地域知識論は、人と地理的空間との関わり合いの中に生ずる知識のあり方について考える学問分野である。ここであつかう知識は、学校などの教育機関で想定されるような体系化されたものには限定されない。たとえば、自然との共存のしかた、神あるいは目に見えない存在との関係のとり方、民間医療の技法、工芸や上演芸術の技芸の伝承、社会における人間関係のとり方や適切な行動様式の体得、言葉の意味や文字の習熟など、様々なものを含んでいる。これらの知識は、地域によって独自のやり方で培われ、伝えられてきた。

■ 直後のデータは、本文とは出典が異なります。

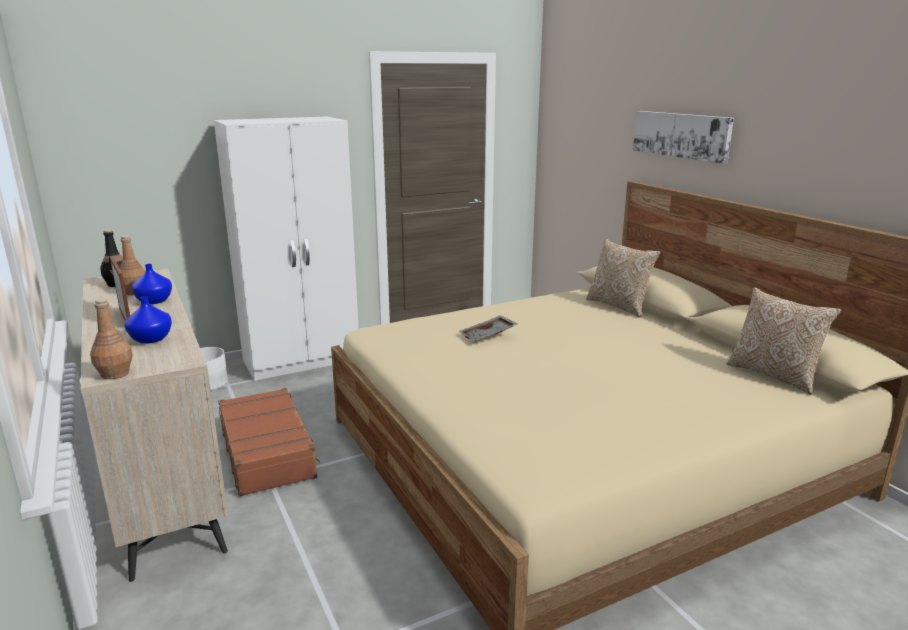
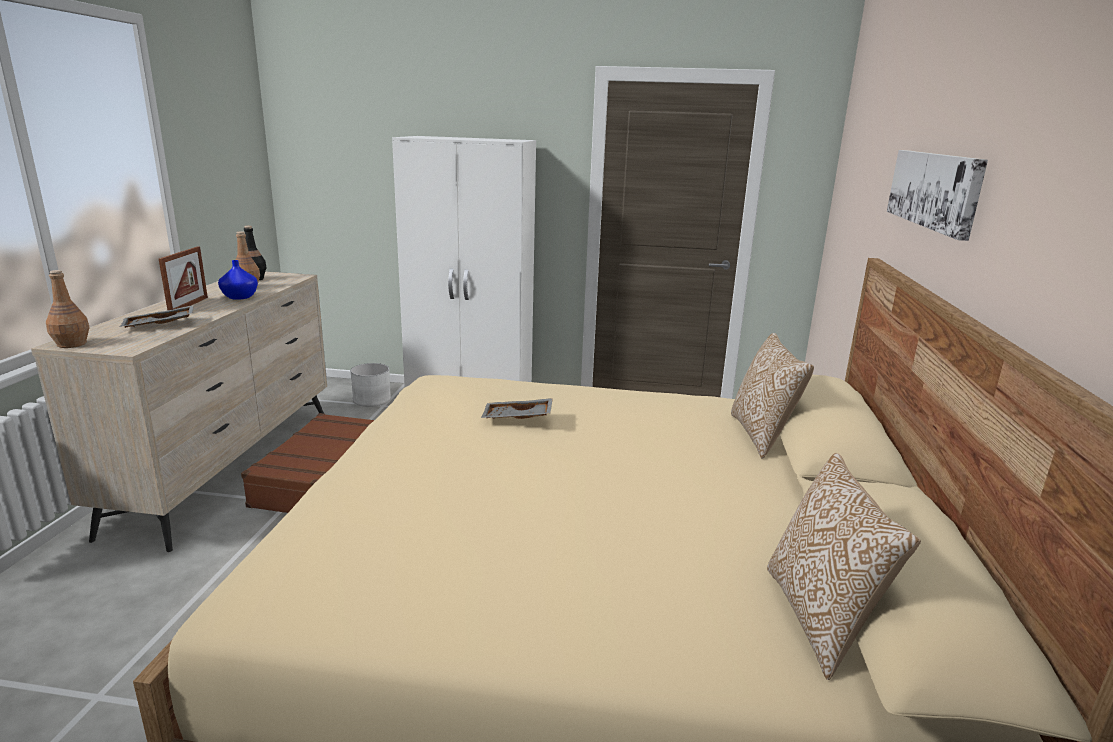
camera: 35 degrees right, 0 degrees up
blue vase [125,296,172,344] -> grey tray [119,305,194,328]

地域知識論は、こうした豊かな知のあり方を研究対象としている。この研究分野では、物質文化、文学、芸術、芸能、言語、遊び、儀礼と世界観、文化政策などのテーマを設定して、それぞれの研究スタッフが調査している地域における事例を検討する。そして対象社会における知識のあり方の独自性を理解し、われわれの社会における知識との共有の可能性についても考えていきたい。授業の中では、フィールドワークの方法論、研究テーマに関連する学問分野の理論的研究、対象地域の言語習得をはじめとする地域研究ゼネラリストとしてのスキルの習得などに取り組むことを重視する。